* **Collected data entries**:

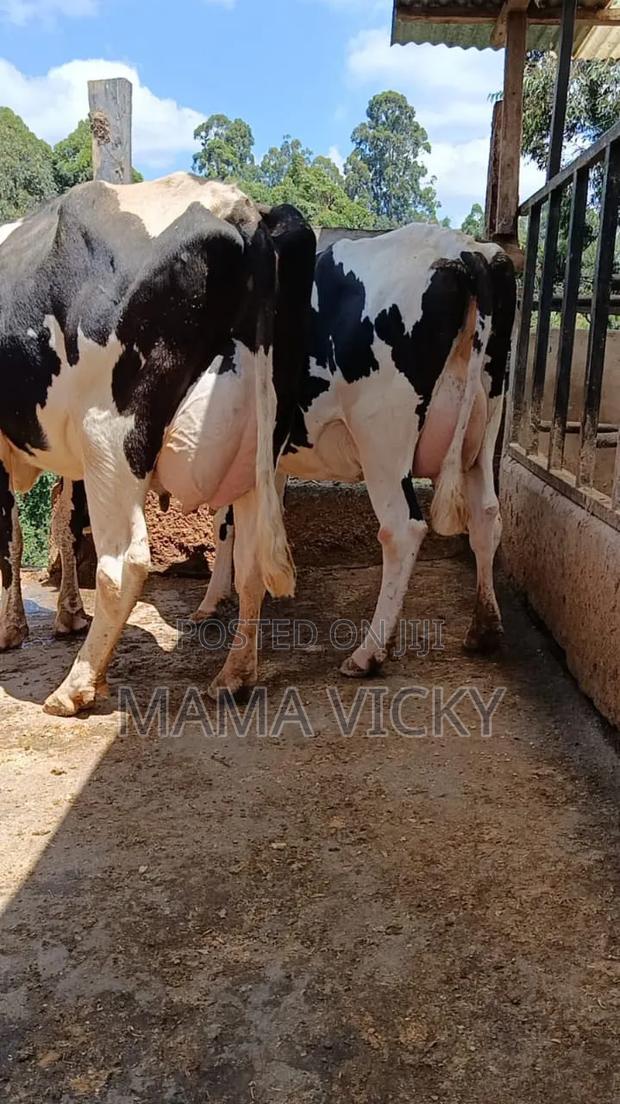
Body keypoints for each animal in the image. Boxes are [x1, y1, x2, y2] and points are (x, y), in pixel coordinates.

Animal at [0, 173, 316, 715]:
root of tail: (237, 205)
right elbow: (53, 525)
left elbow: (10, 538)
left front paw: (13, 629)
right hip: (262, 445)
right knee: (252, 561)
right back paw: (233, 677)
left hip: (110, 436)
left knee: (124, 563)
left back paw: (76, 686)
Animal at [191, 225, 516, 674]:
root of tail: (465, 249)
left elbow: (228, 522)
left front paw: (214, 605)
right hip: (483, 432)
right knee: (486, 516)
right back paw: (484, 629)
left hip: (382, 438)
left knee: (402, 529)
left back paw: (367, 652)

* **WORK TO COMPLETE**:
Among the records above, extract exactly the lines from the line with "left elbow: (10, 538)" to the line with "left elbow: (228, 522)", both lines included, and leave out the rest.

* **COMPLETED TASK**:
left elbow: (10, 538)
left front paw: (13, 629)
right hip: (262, 445)
right knee: (252, 561)
right back paw: (233, 677)
left hip: (110, 436)
left knee: (124, 563)
left back paw: (76, 686)
Animal at [191, 225, 516, 674]:
root of tail: (465, 249)
left elbow: (228, 522)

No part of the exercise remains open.